Updated: October 13th, 2020
We interviewed Holly Chittum, winner of the President’s Award for her research poster at this year’s Research Day. She discusses her research on American ginseng and explains why more research needs to be done in the herbal field.

Can you share some details about your research project and what sparked your interest in American ginseng?

I was comparing American ginseng cultivation methods and how these methods affect marketability and buyer preferences for the herb both domestically and abroad. There is a huge demand in Asia for American ginseng.  Many Asian countries value ginseng above all other medicines and it is said to have been used there for close to 4,000 years, hence it was our first export to China 300 years ago and has been a top plant export there ever since. This is very surprising to people who are unfamiliar with the industry.  In the U.S., ginseng is not held in such high esteem, though it is considered to be an effective adaptogen. There are nine species of ginseng in Asia, but only two here in the U.S. and we only currently use one species medicinally, though both contain ginsenocides (considered the “active principle”). In Asia, they have harvested their wild populations to extirpation (extinction). Though the U.S. still has naturally occurring wild populations, they are harvested for export intensively and a lot of people are concerned about the sustainability of this type of commerce. Cultivation methods like wild simulation and woods cultivation seem to hold some promise as a substitution for wild harvest.

Are there any other areas of research related to ginseng that you’re interested in exploring?

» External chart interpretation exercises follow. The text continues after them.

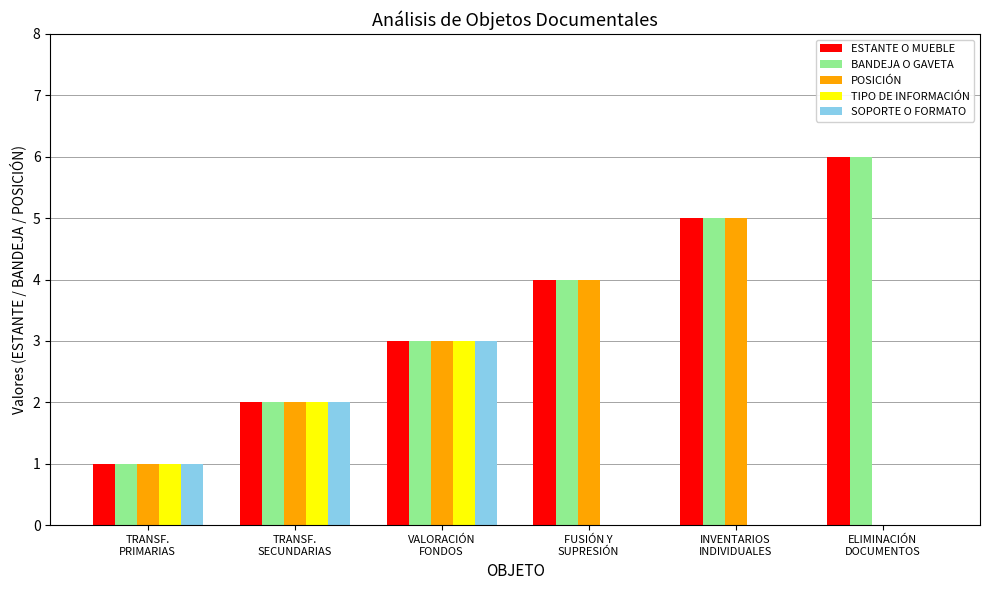

What is the sum of all POSICIÓN values?

15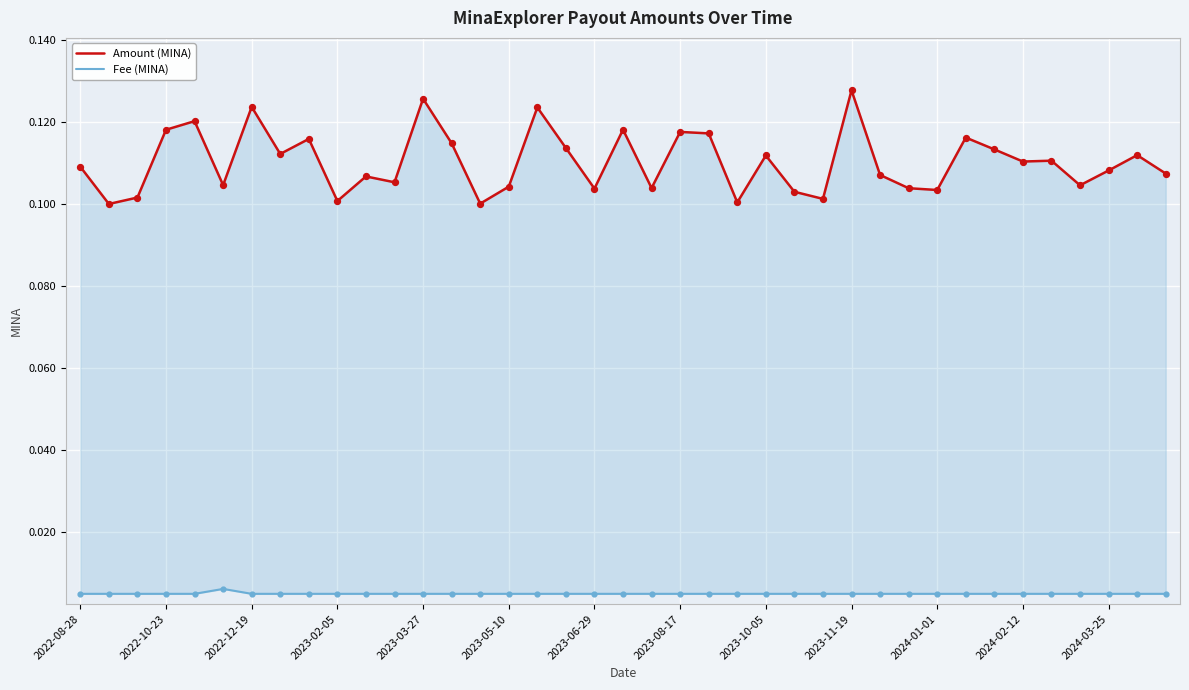

Which series has the widest spread of Y values?

Amount (MINA)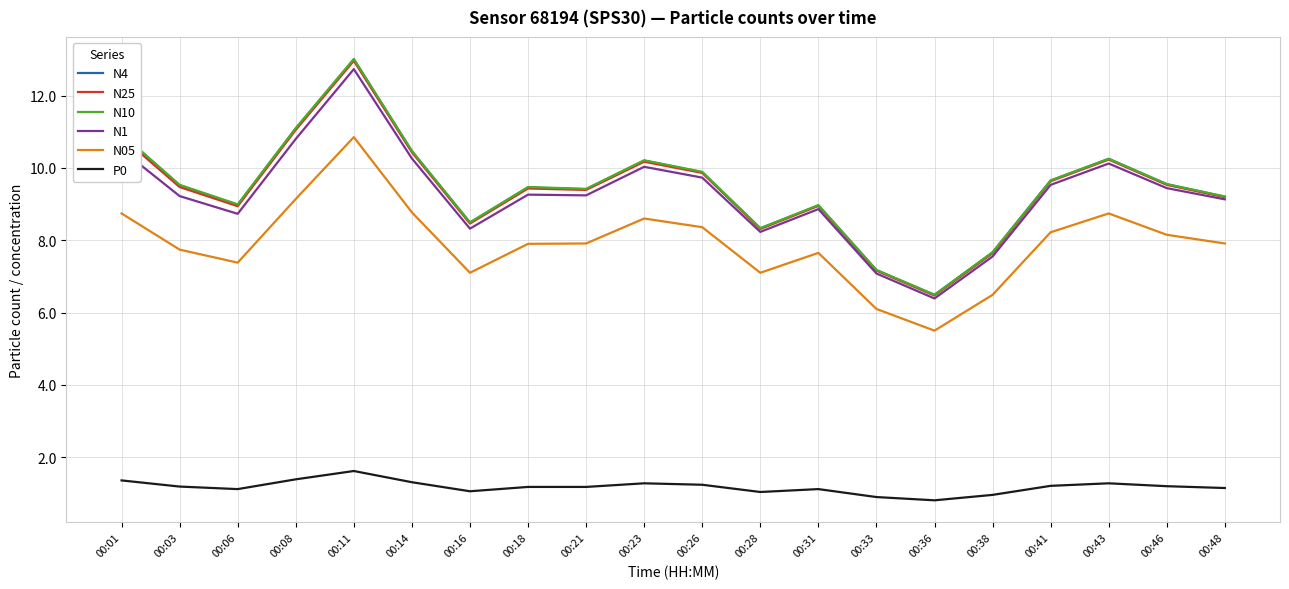

Is the value of N05 at 00:06 greater than the value of P0 at 00:28?

Yes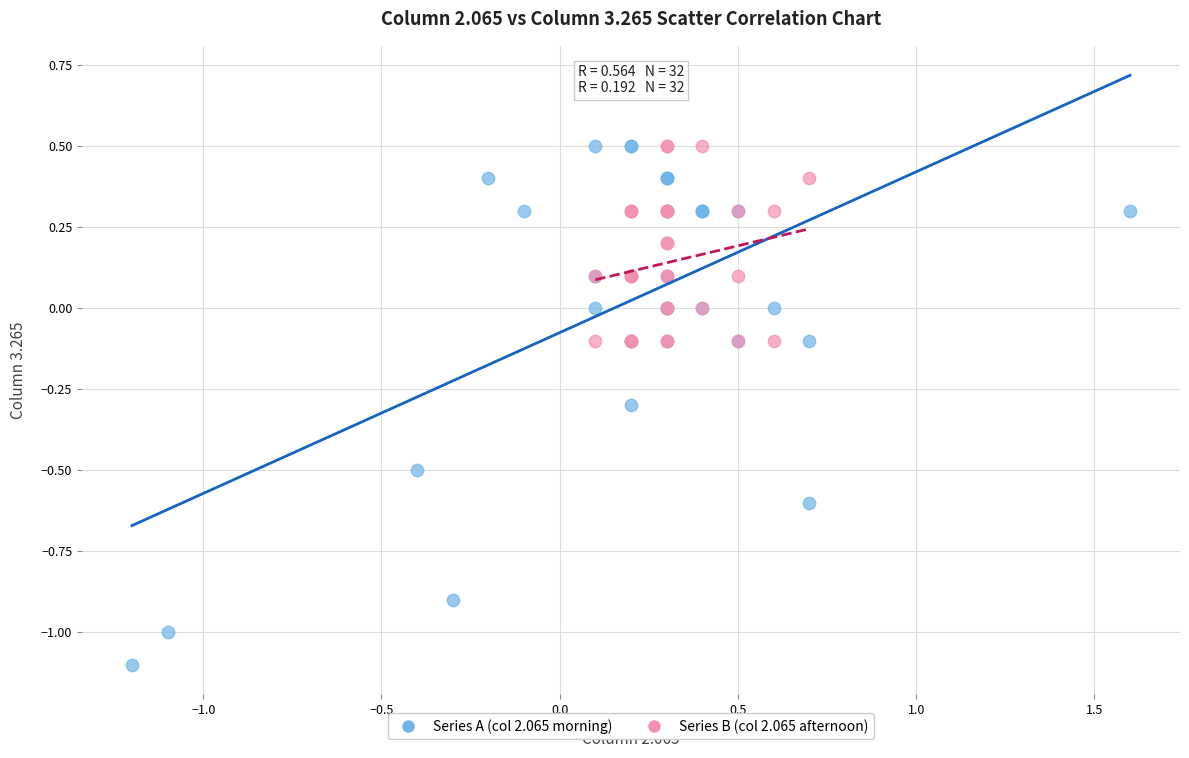

Which series contains the lowest Y value?

Series A (col 2.065 morning)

Yes. What we consider to be the “active” components of ginseng are called ginsenosides. Some people think that wild ginseng has more of these compounds than cultivated ginseng, but with a dearth of research in this area, the jury is still out. So this is an area I’d like to explore further. I am also very interested in looking at these compounds in our other Panax species (Panax trifolius), with the goal of using this plant as a possible analogue for American ginseng (Panax quinquefolius).

What other interests do you have related to herbs, more broadly?

My interests tend to veer more toward plant research with the goal of looking at environmental, economic, and therapeutic implications. The research that I just did for example, is more of what is needed in the herbal world insofar as it gives insight into how a plant is raised and what we can use medicinally from it. We can then apply this information to clinical research. I think linking these areas of study helps to create more validity in medicinal herb research. Currently, the field of herbal medicine is lacking in meaningful, valid, duplicated research. A lot of that has to do with funding, unfortunately, but the more we can connect all the dots, from cultivation to therapeutics the better, because we live in a very science-focused society that relies on this type of data to make informed decisions about health care.

How has your passion for herbs extended beyond MUIH?

Since January, I’ve been interning at Penn State University’s Shavers Creek Environmental Center with Dr. Eric Burkhart, whose primary research is in ginseng and other non-timber forest products (I.e. other medicinal plants like goldenseal, wild leaks, etc.). I’m also heading to China this month to visit Asian ginseng growers and to give a presentation at the Jilin Ginseng Research Institute, at the Changchun University of Chinese Medicine, in the Jilin province. One outcome that I am hoping for from this visit is to establish a relationship that could lead to future joint research in ginseng and other medicinal plants.